[Complete the following]
[a] From the camera comparison article, list the challenges that, according to the text, cinema shares with cinematic documentary making.
[b] Pick up the camera comparison article after its final sentence and keep writing in the same voice.
*** Source passage ***
This article is a comparison of the specifications of the following medium budget 4K or UHD cameras for documentary work with currently available information:
Important: Some of the information is unverified. Some are just rumors. Therefore, don’t take this comparison seriously. Don’t take the prices or the specifications seriously either. For accurate information please consult manufacturers’ websites and data. Don’t take any decisions based on this comparison.
What makes a cinematic documentary camera?
Since we are talking about cameras, there can only be two kinds of documentaries:
- Those that care about achieving cinematic image quality
- Those that have other priorities
Making cinematic documentaries takes a lot of hard work. Here are some examples:
- Waking up early for golden hour. Also planning for golden hour in the evening
- Trekking or hiking to scenic spots
- Having time to contemplate the best angles, lenses
- If possible, have the time to light your subjects
- Have stabilized shots
- Shoot in a broadcast approved codec and format, with a strict eye on your scopes
- Take extra effort for great audio
We’re not talking about video journalism here, or catching an ego trip on a GoPro. People define ‘cinematic’ in any way they want, but in the real world, a lay person would say ‘cinematic’ is what has similar production values to cinema. In this respect, cinema shares most of the challenges we highlighted above:
- Meticulous planning to shoot under the best lighting conditions
- No compromise on audio
- Using imagery that matches each other in color, contrast, resolution and dynamic range
- Find a way to make the camera tell the story you are telling – no point and shoots, no unmotivated imagery
- No compromise on codec or format
Keeping these challenges in mind, I’ve chosen the following traits that people have come to expect from a cinematic documentary camera:
- Large sensor that can deliver a shallow DOF*
- XLR inputs for audio**
- Ability to interface with a waveform monitor and vectorscope
- Ability to record in both PAL and NTSC frame rates
- Ability to record in higher frame rates
- Shoot with a broadcast-approved codec and format
- Have good lenses
- Have good low light ability
- Be easy to setup, pack, and dismantle – must have good ergonomics, especially for shoulder mounting
- Be easy to transport
- Have a rugged construction to withstand some abuse
- Simplify filmmaking to its bare essentials – plug and play – does not need any accessory to perform any of these functions
- Have low data rates and an easy straight-to-edit workflow
- 4K or UHD – It’s the future, there’s no point making cinematic documentaries today without it
- Cheap media
- Good battery life
- Built-in ND filters
- Long duration shooting
*You don’t really need shallow DOF, but a cinematic camera is expected to have this ability when the need arises. The DVX200 is borderline and the Z100 might not make it to this category, so I’ve only added it as control.
*** End of Source passage ***
*** Stored data ***
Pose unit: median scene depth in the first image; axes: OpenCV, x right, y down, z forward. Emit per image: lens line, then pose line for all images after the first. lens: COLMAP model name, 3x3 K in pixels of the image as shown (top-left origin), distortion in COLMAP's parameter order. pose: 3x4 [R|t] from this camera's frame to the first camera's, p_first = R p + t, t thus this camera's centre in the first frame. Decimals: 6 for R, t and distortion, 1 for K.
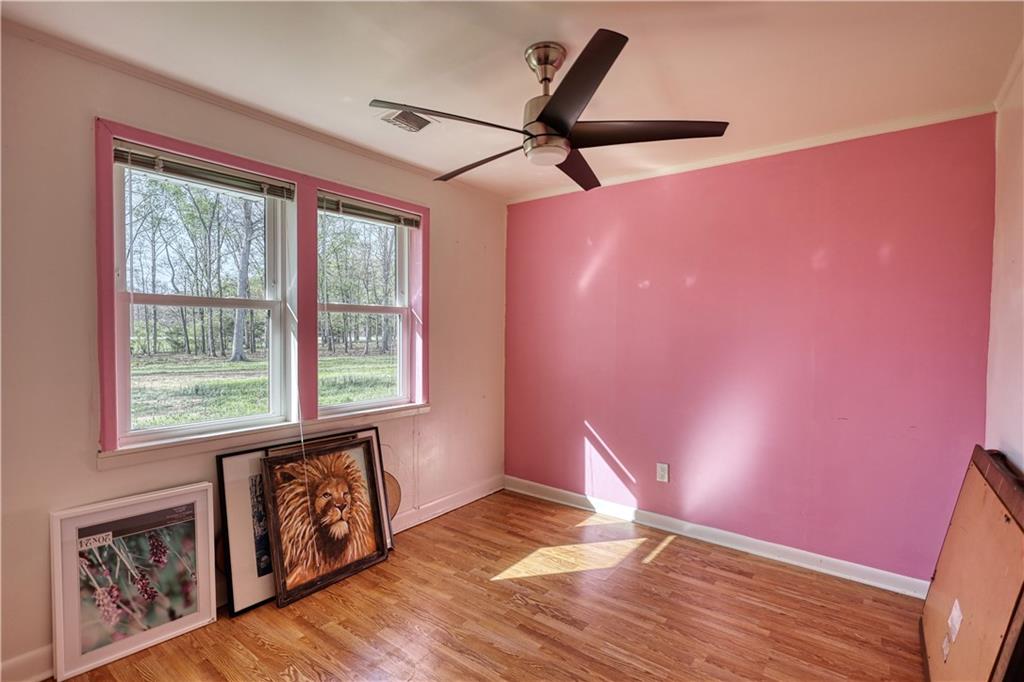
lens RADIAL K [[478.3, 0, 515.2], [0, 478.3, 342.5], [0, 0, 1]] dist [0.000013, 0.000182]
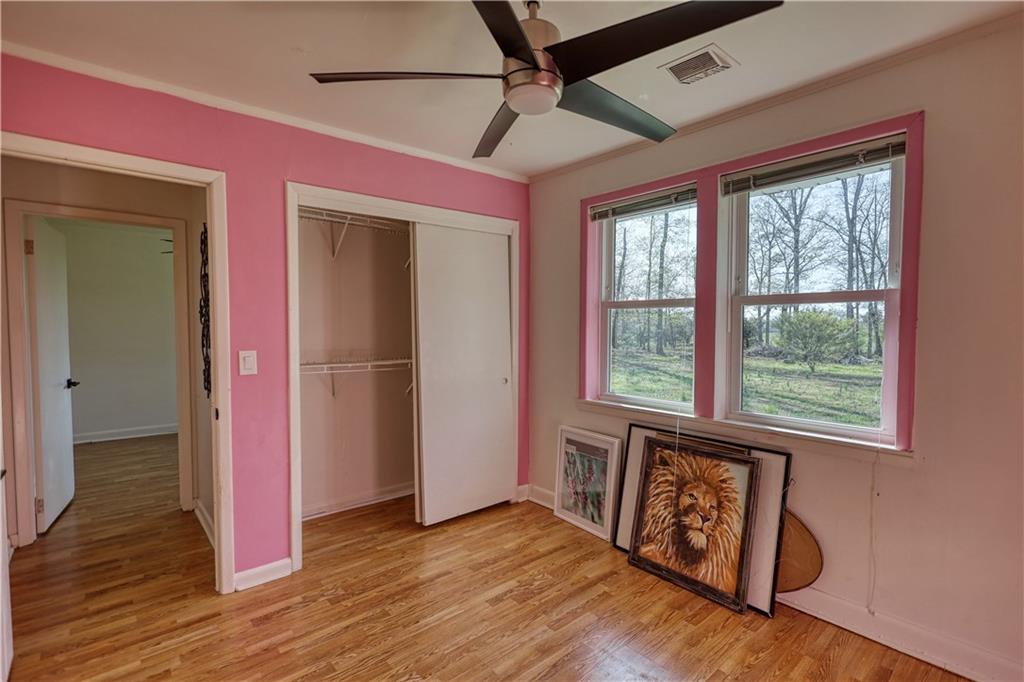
*** End of Stored data ***
[Expected results]
[a]
- Meticulous planning to shoot under the best lighting conditions
- No compromise on audio
- Using imagery that matches each other in color, contrast, resolution and dynamic range
- Find a way to make the camera tell the story you are telling – no point and shoots, no unmotivated imagery
- No compromise on codec or format

[b]
**If you don’t agree with this stop reading!
Because this is a fun comparison, only one camera will stand when the dust settles. Let’s get to it!
Let’s start with the camera bodies:
|Camera||Price of Camera body||Included Accessories /Software*||Warranty||Lens Mount|
|URSA Mini 4.6K||$4,995||Turret Dust Cap, 12V AC Adapter, Tripod mounting plate adapter, Resolve Dongle||12 months||Active EF, PL|
|PXW-FS7||$7,999||Body Cap, Viewfinder, Eyepiece, Grip Remote Control, Wireless LAN USB Module (IFU-WLM3), Wireless Remote Commander, WA Adaptor Bracket, MPA-AC1 AC Adapter, SOBCU1, BP-U30 Lithium-Ion Battery, 2 x Power Cord, USB Cable||12 months||Active Sony E|
|GY-LS300||$3,995||Handle Unit, Battery, AC Adapter Shotgun Mic||12 months||Active Micro Four Thirds|
|AG-DVX200||<$5,000||Lens, others n/a||n/a||n/a|
|CION||$4,995||Handle Grip, Handle Mount, LANC Collar and cable, Standard Rear Door Plate, Alternate Rear Door Plate, Battery Adapter Plate, AC Power Supply||24 months||PL mount|
|PXW-Z100||$4,999||Lens, Lens Hood, EVF Eyecup, AV Cable, AC-NB12A AC Adapter, HDMI Cable, Wi-Fi Dongle, ECM-XM1 Microphone, 2 x AC Cable, Battery Charger, NP-F970 battery||12 months||n/a|
*The list of accessories is not complete.
The FS7 is clearly the most expensive. Everyone else is in the same ballpark price-wise. Sony tends to throw a lot of accessories with their cameras. Things to note:
- Both the LS300 and Z100 ship with microphones, though these don’t qualify as cinematic audio
- The DVX200 and Z100 are fixed-lens cameras. There might be some wide angle/tele converters for them but you’re always limited by what you have
- Only the CION comes with a 2-year warranty
- *The URSA Mini comes with Resolve, which is priced at $995. If you’re not using Resolve, or if you’re upgrading from another Blackmagic camera that had it earlier, it might as well be $0.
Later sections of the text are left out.